TEXT EXCERPT =
· · ·

Movies

The Hours (Stephen Daldry, 2002)

Critics often speak of the layers of a film, but I don’t believe I’ve ever understood what they were talking about until I saw The Hours. The more one thinks about its themes, the more connections one makes with life, art, people, and literature. The experience is like that of digging into a mine of meanings, and being more and more rewarded with richer veins of ideas the deeper one goes.

This is not to say that The Hours is a picture that portrays reality in all its fullness. For a Christian, whole crucial elements of life as it is in a universe where God exists, creates, and redeems are completely absent. No one in the film goes to church, no one professes faith, no one even seems a likely candidate to profess faith, if the subject were brought up. There is but one reference to the transcendent in the film, and that is in a sarcastic mention of omens. Everything in the film rotates around the human condition, and in portraying that, it has no peer. The film renders almost perfectly the alienation humanity suffers in a world without significance, the loneliness and separation felt by the best and the brightest—in this film, the “poet… the visionary”—who, as one of the main characters, says “has to die in order that the rest of us should value life more.”

· · ·

(Items listed in a dataset)
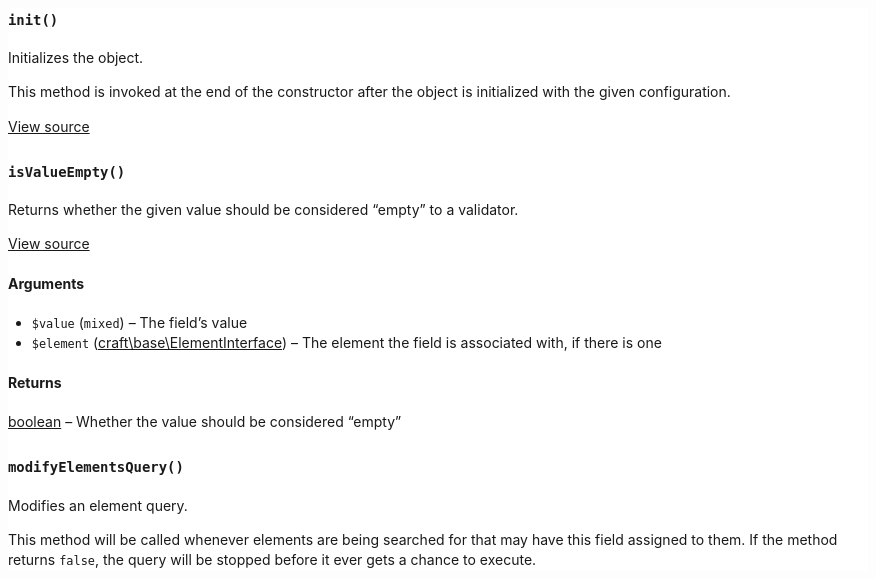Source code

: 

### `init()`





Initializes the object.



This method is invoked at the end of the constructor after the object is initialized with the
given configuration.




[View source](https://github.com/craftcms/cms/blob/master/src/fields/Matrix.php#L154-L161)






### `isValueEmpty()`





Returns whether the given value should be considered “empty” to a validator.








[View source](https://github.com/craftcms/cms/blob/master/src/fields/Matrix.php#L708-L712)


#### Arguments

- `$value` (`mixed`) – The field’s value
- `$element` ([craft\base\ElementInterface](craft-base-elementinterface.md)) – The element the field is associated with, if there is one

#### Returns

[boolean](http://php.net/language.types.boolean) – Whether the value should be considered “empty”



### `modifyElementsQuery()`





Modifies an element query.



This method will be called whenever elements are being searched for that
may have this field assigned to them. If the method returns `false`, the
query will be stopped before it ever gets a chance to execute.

· · ·

YOUR TASK =
Rewrite the part of the review of The Hours from "Critics often speak" up to and including "deeper one goes.", putting "levels" in place of "layers".

ANSWER SECTION =
Critics often speak of the levels of a film, but I don’t believe I’ve ever understood what they were talking about until I saw The Hours. The more one thinks about its themes, the more connections one makes with life, art, people, and literature. The experience is like that of digging into a mine of meanings, and being more and more rewarded with richer veins of ideas the deeper one goes.